Hungary and Switzerland entered deflation in the past two months, while Swedish central-bank Deputy Governor Per Jansson last week blamed his country’s falling prices partly on rate cuts the ECB used to boost its own inflation. A policy response may be necessary, he warned.

If the Swedish central bank thinks that it is experiencing deflation, it has tools with which to prevent deflation from occurring. It is bizarre to suggest that a rate cut by ECB could be causing deflation in Sweden.

While not strictly speaking stimulus measures, the Swiss, Danish and Czech currency pegs — whether official or unofficial — have a similar effect by limiting gains versus the euro.

The Swedes could very easily adopt a similar currency peg to avoid any appreciation of the Swedish krona against the euro.

Measures like these are necessary because, even after a broad-based dollar rally, eight of the Group of 10 developed-nation currencies remain overvalued versus the dollar, according to a purchasing-power parity measure from the Organization for Economic Cooperation & Development.

If these currencies are overvalued relative to the dollar, according to a PPP measure, they are under deflationary pressure even at current exchange rates. That means that exchange rate depreciation via monetary expansion is essential to counteracting deflationary pressure.

The notion that exchange-rate depreciation to avoid deflation is a beggar-thy-neighbor policy or a warlike act could not be more wrong. If exchange-rate depreciation by one country causes retaliation by other countries that try to depreciate their currencies even more, that would be a virtuous cycle, not a vicious one.

In his book Trade Depression and the Way Out, Hawtrey summed it up beautifully over 80 years ago, as I observed in this post.

In consequence of the competitive advantage gained by a country’s manufacturers from a depreciation of its currency, any such depreciation is only too likely to meet with recriminations and even retaliation from its competitors. . . . Fears are even expressed that if one country starts depreciation, and others follow suit, there may result “a competitive depreciation” to which no end can be seen.

This competitive depreciation is an entirely imaginary danger. The benefit that a country derives from the depreciation of its currency is in the rise of its price level relative to its wage level, and does not depend on its competitive advantage. If other countries depreciate their currencies, its competitive advantage is destroyed, but the advantage of the price level remains both to it and to them. They in turn may carry the depreciation further, and gain a competitive advantage. But this race in depreciation reaches a natural limit when the fall in wages and in the prices of manufactured goods in terms of gold has gone so far in all the countries concerned as to regain the normal relation with the prices of primary products. When that occurs, the depression is over, and industry is everywhere remunerative and fully employed. Any countries that lag behind in the race will suffer from unemployment in their manufacturing industry. But the remedy lies in their own hands; all they have to do is to depreciate their currencies to the extent necessary to make the price level remunerative to their industry. Their tardiness does not benefit their competitors, once these latter are employed up to capacity. Indeed, if the countries that hang back are an important part of the world’s economic system, the result must be to leave the disparity of price levels partly uncorrected, with undesirable consequences to everybody. . . .

━━━━━━━━━━━━━━━━━━━━

**WORK REQUEST 1:**
In the passage on currency depreciation, who blamed his country's falling prices partly on ECB rate cuts?

━━━━━━━━━━━━━━━━━━━━

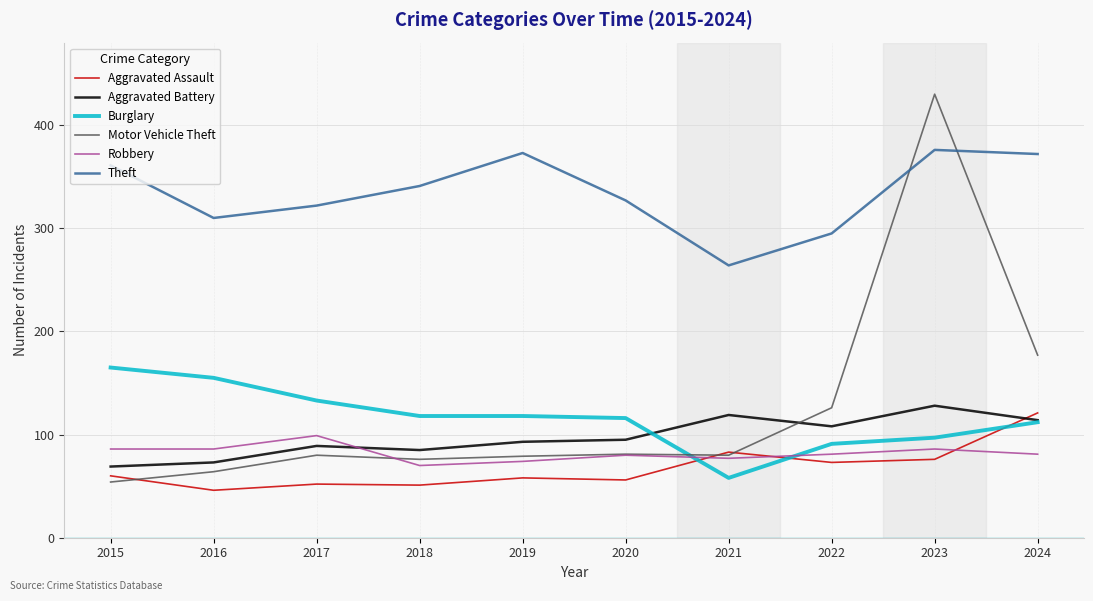

Which series changed the most between 2015 and 2023?

Motor Vehicle Theft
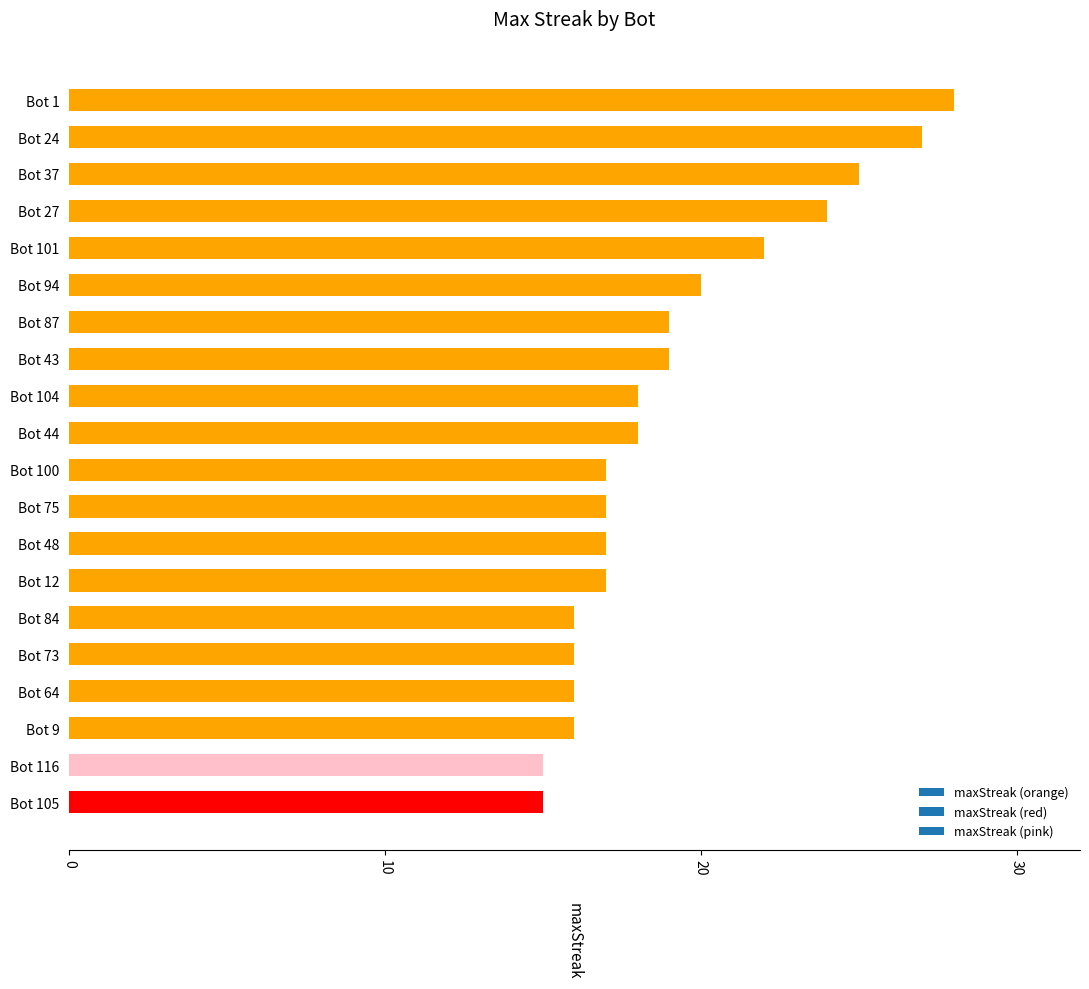

What is the difference between the maximum and second lowest values?

13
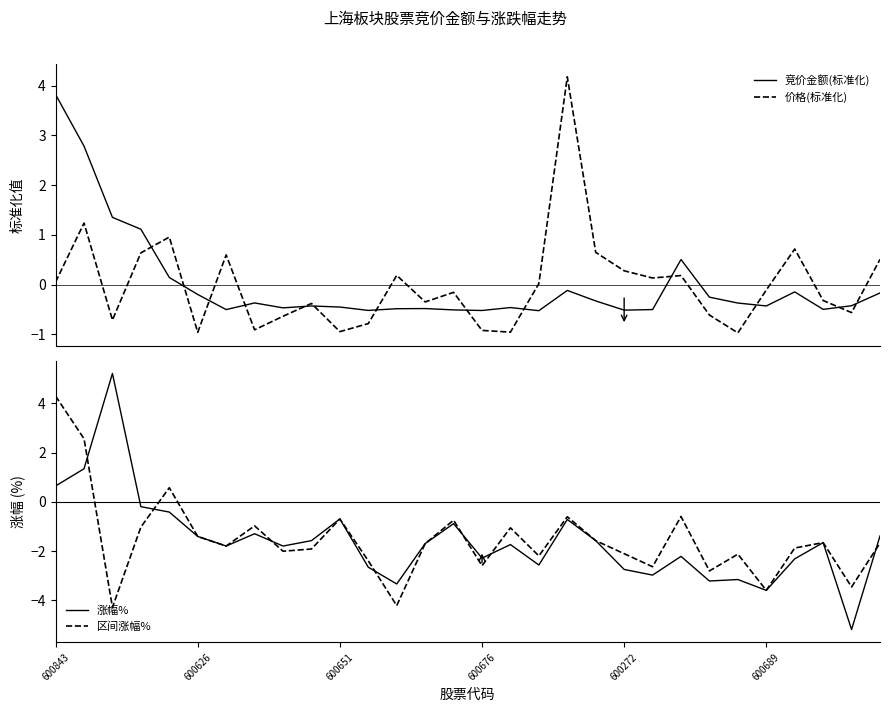

What is the spread (max minus min) of values at 12?

4.4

━━━━━━━━━━━━━━━━━━━━

**WORK REQUEST 2:**
Reproduce every one of the chart entries above line for line, but leave out the pictures.

**TASK RESPONSE 1:**
Swedish central-bank Deputy Governor Per Jansson.

**TASK RESPONSE 2:**
Which series changed the most between 2015 and 2023?

Motor Vehicle Theft

What is the difference between the maximum and second lowest values?

13

What is the spread (max minus min) of values at 12?

4.4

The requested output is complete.